Saturday, September 1, 2007

Want lyrics?

I guess I shoulda known
By the way u parked your car sideways
That it wouldnt last

See you're the kinda person
That believes in makin out once
Love em and leave em fast

I guess I must be dumb
cuz u had a pocket full of horses
Trojan and some of them used

But it was Saturday night
I guess that makes it all right
And u say what have I got 2 lose?
And honey I say

Little red corvette


(...)

Go here to get all the lyrics to songs you crave!

Buddha comes back


Trucker dude returns Sunday after a fortnight on the road.

If there's one good thing I can compliment Hell Canada for, it's their $24.95/month flat rate for long-distance calls in Canada/USA, 24/7.

Silly me, I was afraid to make any calls throughout August because I owed them so much money (although close to $200 is overbilled error). Then I realized I am paying that twenty five bucks each month, regardless... so I started calling people. Not quite at random, but I'll get there. Just to make sure I get a bang for my buck.

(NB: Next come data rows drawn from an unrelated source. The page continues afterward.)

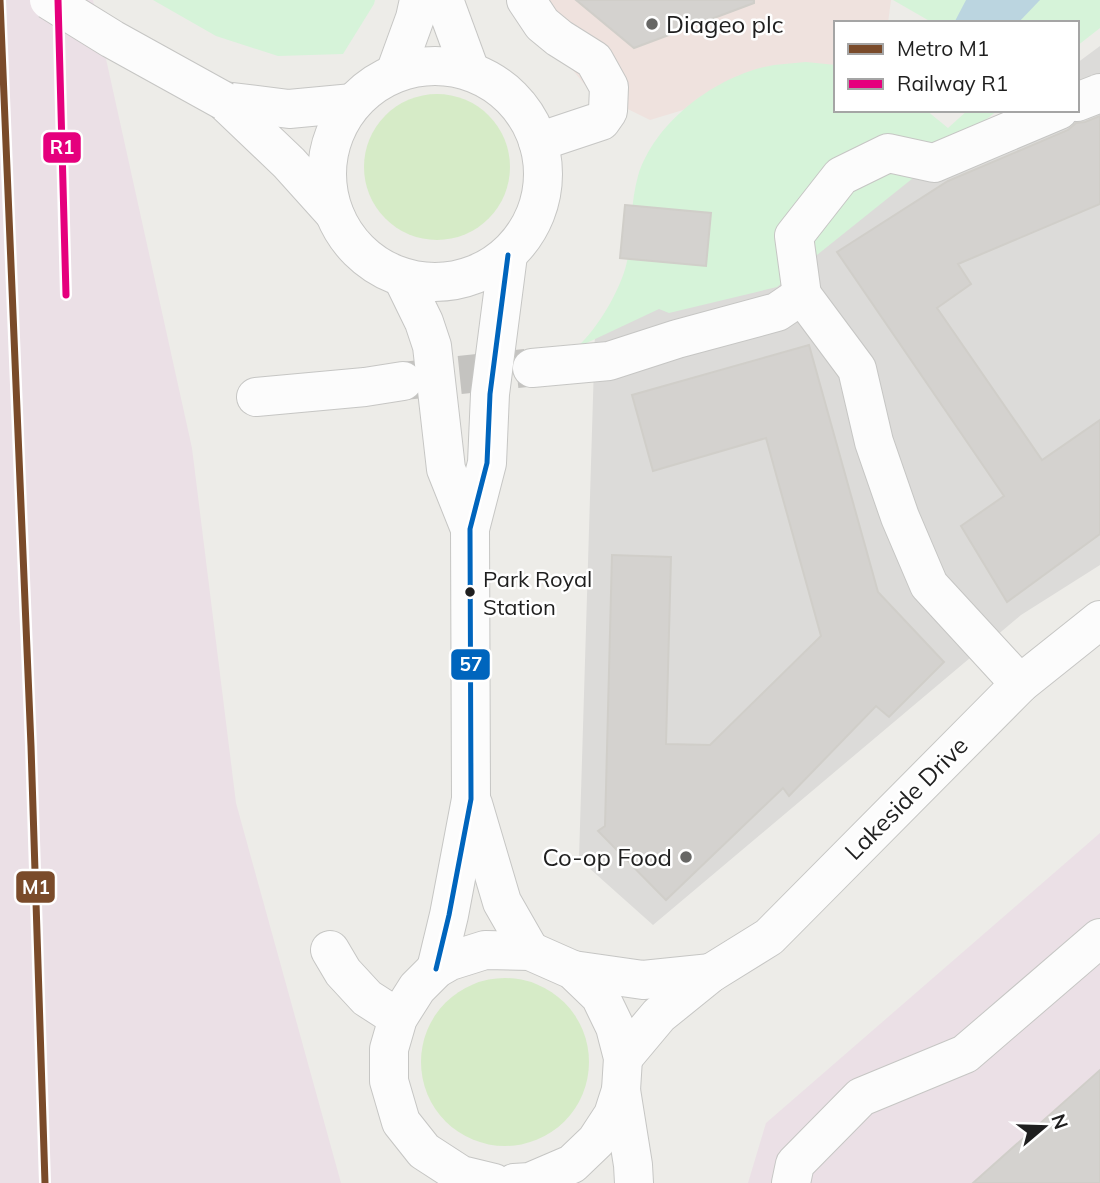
<svg xmlns="http://www.w3.org/2000/svg" width="1100" height="1183" font-family="Mulish,sans-serif">
  <rect width="100%" height="100%" fill="#edece8"/>
  <polygon fill="#dcdbd9" points="1100,46 1100,565 1021,615 653,925 579,859 595,332 989,127 1077,110 1077,63"/>
  <polygon fill="#efe2de" points="516,0 891,0 888,23 836,23 836,78 799,75 650,120 589,90"/>
  <g fill="#ebe0e6">
    <polygon points="0,0 93,0 192,448 236,803 341,1183 0,1183"/>
    <polygon points="1100,833 1100,1183 748,1183 766,1123"/>
  </g>
  <g fill="#d6ebc7">
    <circle cx="437" cy="167" r="73"/>
    <circle cx="505" cy="1062" r="84"/>
  </g>
  <g fill="#d6f3d9">
    <polygon points="153,0 375,0 374,4 343,54 278,56 216,36"/>
    <polygon points="893,0 1100,0 1100,28 1077,46 1077,23 933,23"/>
    <path d="M806,62L836,65V110H926L948,128L968,110H998L777,287L669,313L659,309L576,348C598,329 624,285 628,256C631,231 631,201 638,176C655,121 717,75 774,65C784,64 795,63 806,62Z"/>
  </g>
  <polygon fill="#bbd5e0" points="966,0 1040,0 1018,23 954,23"/>
  <g fill="#d4d2cf" stroke="#d0cec9" stroke-width="2">
    <polygon points="576,0 754,0 754,3 634,48"/>
    <polygon points="1100,116 1100,204 958,264 971,284 937,308 1042,460 1100,420 1100,534 1007,602 961,526 1004,496 837,252 948,181 1068,130 1076,123 1085,122"/>
    <polygon points="625,205 711,213 706,266 620,258"/>
    <polygon points="809,345 878,592 944,662 889,717 876,706 789,796 783,788 666,900 598,831 605,826 612,555 671,557 666,744 710,745 821,636 766,438 653,471 632,395"/>
    <polygon points="1100,1070 1100,1183 973,1183"/>
  </g>
  <g fill="none" stroke-linecap="round" stroke-linejoin="round">
    <polyline stroke="#c4c3c0" stroke-width="38" stroke-dasharray="38 19" stroke-linecap="butt" points="403,381 526,368"/>
    <defs>
      <g id="minor">
        <polyline points="444,0 469,68"/>
        <polyline points="526,0 542,24 559,38 594,60 609,87 608,111 601,121 538,142"/>
        <circle cx="435" cy="174" r="108"/>
        <polyline points="395,73 415,18 419,0"/>
        <polyline points="224,101 289,163 334,213"/>
        <polyline points="224,101 289,109 353,103"/>
        <polyline points="1077,102 1100,93"/>
        <polyline points="403,279 424,322 432,346 446,469 470,529"/>
        <polyline points="802,295 857,369 874,442 900,517 929,585 1020,684"/>
        <polyline points="532,368 609,361 677,339 777,312 802,295 794,236 841,176 888,153 934,163 1059,110"/>
        <polyline points="256,397 365,387 403,381"/>
        <polyline points="473,804 502,902 530,951"/>
        <polyline points="330,950 343,972 367,998 398,1018"/>
        <polyline points="436,969 449,915 471,799 470,529 487,463 490,394 508,255"/>
        <polyline points="573,970 643,980 711,973"/>
        <polyline points="623,1058 659,1015 711,973 769,937 1020,684 1100,620"/>
        <polyline points="621,1090 633,1165 634,1183"/>
        <polyline points="494,1183 461,1175 424,1151 401,1122 389,1081 389,1049 398,1018 417,988 436,969 450,961 485,950 530,951 573,970 600,996 615,1027 623,1058 621,1090 613,1115 596,1141 572,1164 530,1182 514,1183"/>
        <polyline points="791,1183 795,1164 861,1097 965,1054 1100,938"/>
      </g>
    </defs>
    <use href="#minor" stroke="#c6c6c4" stroke-width="40"/>
    <use href="#minor" stroke="#fcfcfc" stroke-width="38"/>
    <defs>
      <polyline id="rail" points="58,0 66,295"/>
    </defs>
    <use href="#rail" stroke="#cbcbca" stroke-width="8"/>
    <use href="#rail" stroke="#fff" stroke-width="5" stroke-dasharray="16" stroke-linecap="butt"/>
    <defs>
      <polyline id="minor-bridge" points="49,0 112,39 224,101"/>
    </defs>
    <use href="#minor-bridge" stroke="#c6c6c4" stroke-width="40" stroke-linecap="butt"/>
    <use href="#minor-bridge" stroke="#fcfcfc" stroke-width="38"/>
    <defs>
      <polyline id="bus-1" points="436,969 449,915 471,799 470,529 487,463 490,394 508,255"/>
    </defs>
    <use href="#bus-1" stroke="#fff" stroke-width="10"/>
    <use href="#bus-1" stroke="#0065bd" stroke-width="5"/>
    <defs>
      <polyline id="rail-1" points="58,0 66,295"/>
    </defs>
    <use href="#rail-1" stroke="#fff" stroke-width="12"/>
    <use href="#rail-1" stroke="#e5007d" stroke-width="7"/>
    <defs>
      <polyline id="metro-1" points="0,0 31,746 45,1183"/>
    </defs>
    <use href="#metro-1" stroke="#fff" stroke-width="12"/>
    <use href="#metro-1" stroke="#7a4b2a" stroke-width="7"/>
  </g>
  <g fill="#676765" stroke="#fff" stroke-width="2.5">
    <circle cx="652" cy="24" r="7"/>
    <circle cx="686" cy="857" r="7"/>
  </g>
  <circle fill="#1f1f1f" stroke="#fff" stroke-width="2.5" cx="470" cy="592" r="6"/>
  <g text-anchor="middle" dominant-baseline="central" stroke-width="5" stroke-linejoin="round" paint-order="stroke">
    <g font-size="22" fill="#1f1f1f" stroke="#fff" text-anchor="start">
      <text x="483" y="579">Park Royal<tspan x="483" dy="28">Station</tspan></text>
    </g>
    <g font-size="24" fill="#1f1f1f" stroke="#fff" text-anchor="start">
      <text x="666" y="24">Diageo plc</text>
      <text x="672" y="857" text-anchor="end">Co-op Food</text>
    </g>
    <g font-size="24" fill="#1f1f1f" stroke="#fff">
      <text transform="translate(906 798) rotate(-45)">Lakeside Drive</text>
    </g>
  </g>
  <g stroke="#fff" stroke-width="2.5">
    <rect x="42" y="131" width="40" height="33" rx="7" fill="#e5007d"/>
    <rect x="450" y="648" width="41" height="33" rx="7" fill="#0065bd"/>
    <rect x="15" y="870" width="41" height="34" rx="7" fill="#7a4b2a"/>
  </g>
  <g font-size="19" text-anchor="middle" font-weight="bold" fill="#fff">
    <text x="62" y="154">R1</text>
    <text x="471" y="671">57</text>
    <text x="36" y="894">M1</text>
  </g>
  <rect x="834" y="21" width="245" height="91" fill="#ffffff" stroke="#a5a5a5" stroke-width="2"/>
  <rect x="848" y="44" width="35" height="10" fill="#7a4b2a" stroke="#a5a5a5" stroke-width="2"/>
  <text x="897" y="56" font-size="21" fill="#1f1f1f">Metro M1</text>
  <rect x="848" y="79" width="35" height="10" fill="#e5007d" stroke="#a5a5a5" stroke-width="2"/>
  <text x="897" y="91" font-size="21" fill="#1f1f1f">Railway R1</text>
  <g transform="translate(1044 1127) rotate(71)" stroke="#ffffff" stroke-width="5" paint-order="stroke">
  <path d="M0-5L12 26L0 18L-12 26Z" fill="#1f1f1f"/>
  <text y="-10" font-size="19" font-weight="bold" text-anchor="middle" fill="#1f1f1f">N</text>
  </g>
</svg>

So I talked to Buddha like, 4 times last night, on Hell's dime.

He went to Laredo and back, and promises me a visit w/ meal tomorrow night.

Apparently there was some kerfuffle in Laredo, involving drug lords.

Tony Soprano, move over.

Maybe it's a good thing I did not accompany him to Texas this time.

Doesn't mean I won't go next time.

Truck stops, weigh-ins, diners, bad coffee. What's not to like about the prospect?

Not to mention getting the hell away from my grumpy teenager.